Some electronic devices operate at very low, cryogenic temperatures, sometimes as low as 4 K, which is the temperature of liquid helium. Such devices include infra-red (IR) photodetectors or single-photon Avalanche Photo-Diodes (APD) (also known as a Geiger-mode APD or GAPD), based on a reverse biased p-n junction in which a photo-generated carrier can trigger an avalanche current due to the impact ionization mechanism. This device is able to detect low-intensity optical signals, e.g. single photon [1], [2].

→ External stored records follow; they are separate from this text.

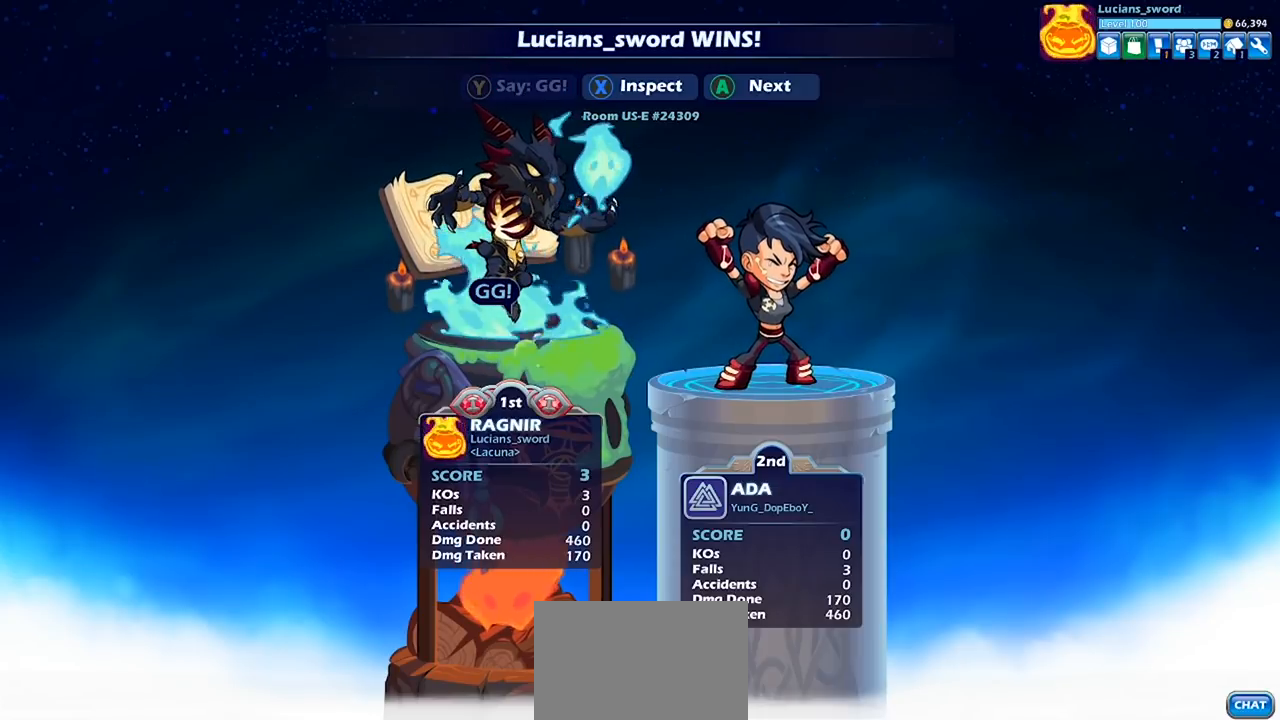
{"buttons": [], "left_stick": "center", "right_stick": "center", "events": []}
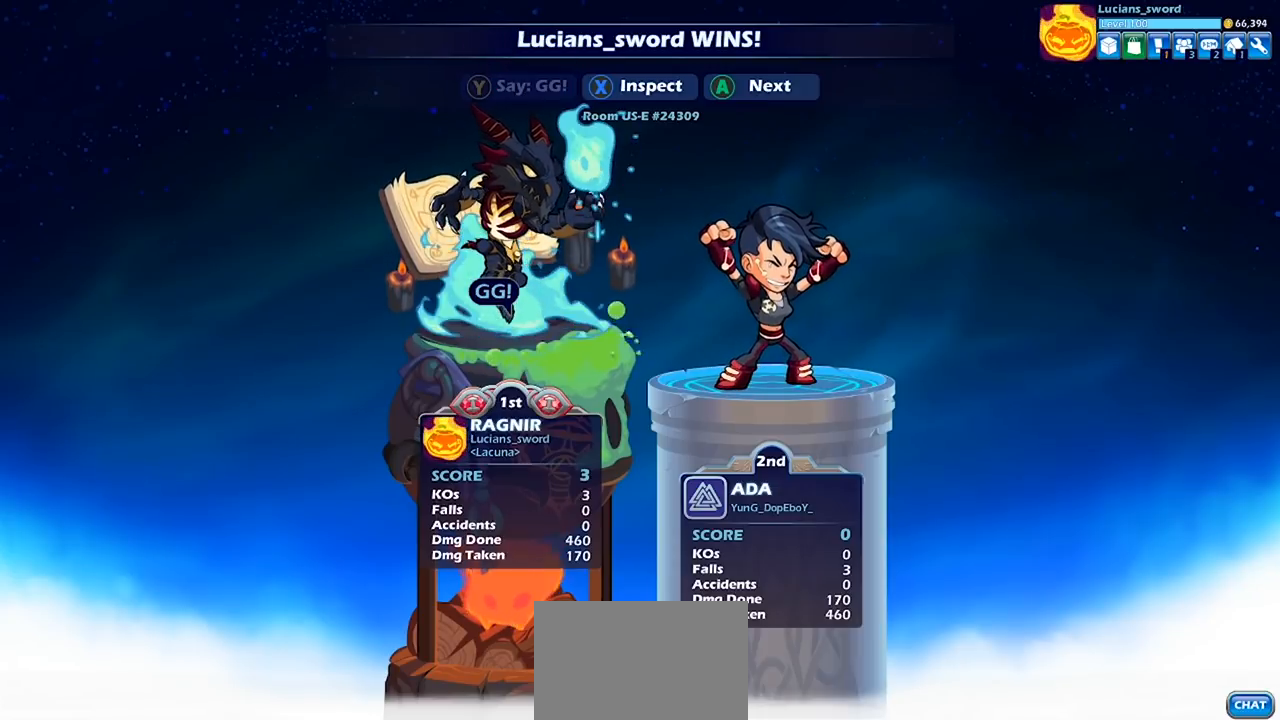
{"buttons": ["TRIANGLE"], "left_stick": "center", "right_stick": "center", "events": [[267, "TRIANGLE", "down"], [333, "TRIANGLE", "up"], [467, "TRIANGLE", "down"]]}
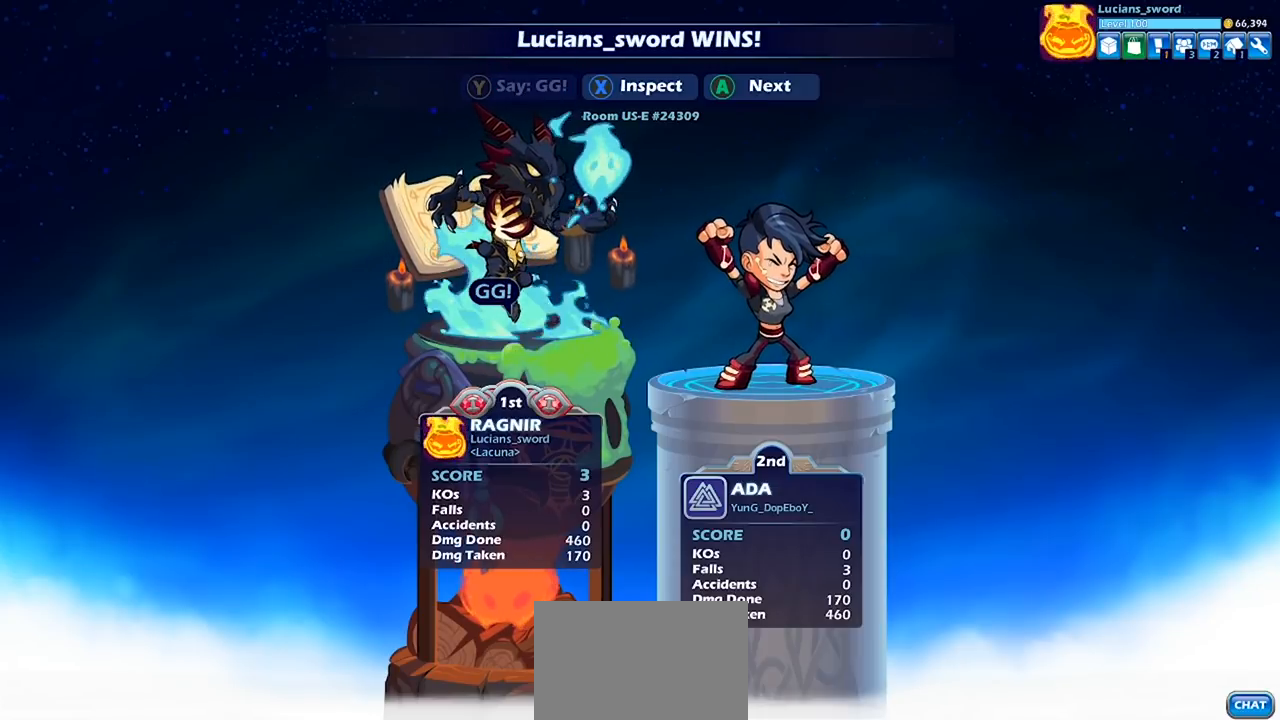
{"buttons": ["CROSS"], "left_stick": "center", "right_stick": "center", "events": [[67, "TRIANGLE", "up"], [467, "CROSS", "down"]]}
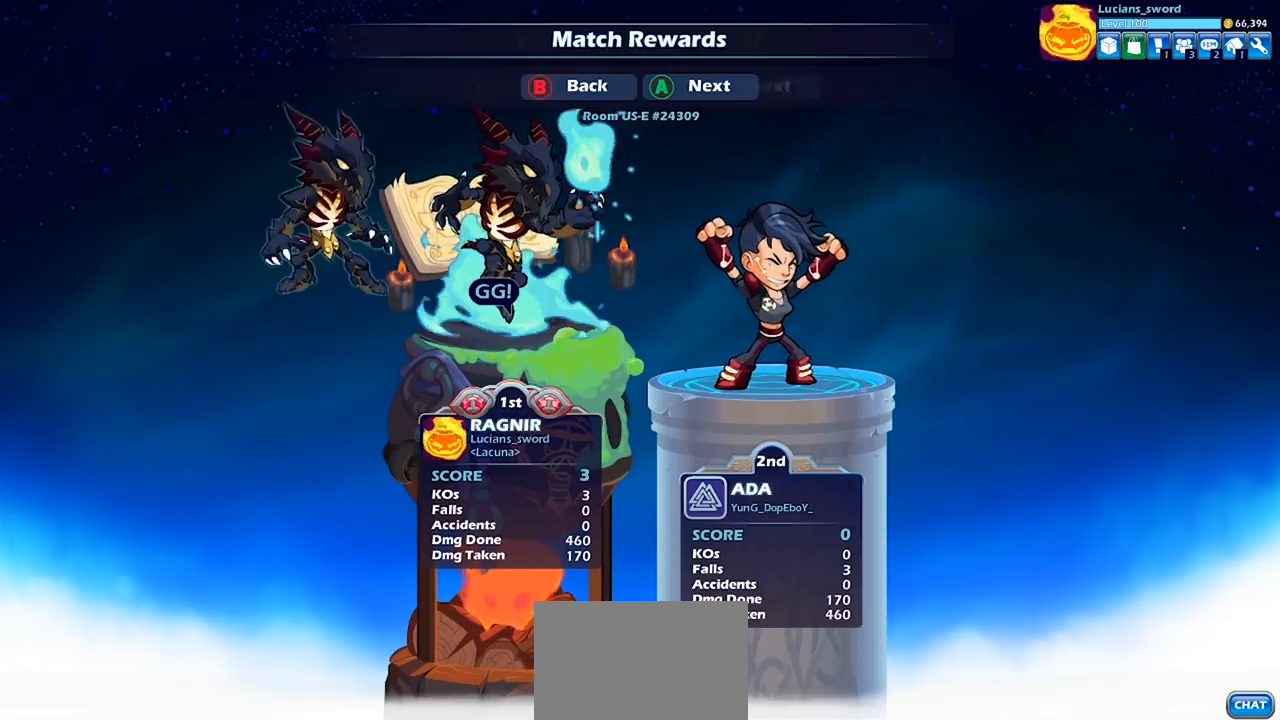
{"buttons": [], "left_stick": "center", "right_stick": "center", "events": [[67, "CROSS", "up"], [167, "CROSS", "down"], [233, "CROSS", "up"]]}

TCAD simulations of devices operating at such low temperatures, especially below 50 K, have always posed a challenge. Below 50 K, carrier and ionization statistics develop sharp transitions which cause slower convergence. As the temperature (T) decreases, the intrinsic carrier concentration also decreases. For example, the silicon intrinsic carrier concentration (n_i), which at T=300K is around 1.5e+10 cm^-3, at T=40K becomes 1.2e-53 cm^-3, at T=30Kn_i=1.8e-77 cm^-3, at T=20K n_i= 5.0e-125 cm^-3, and at T=10K n_i= 2.7e-267 cm^-3. Therefore, in quasi-neutral or depletion regions, the minority carrier concentration can easily underflow. Such the situation requires using a significantly higher floating point precision, as well as special numerical techniques, which are available in Silvaco’s TCAD device simulation tools.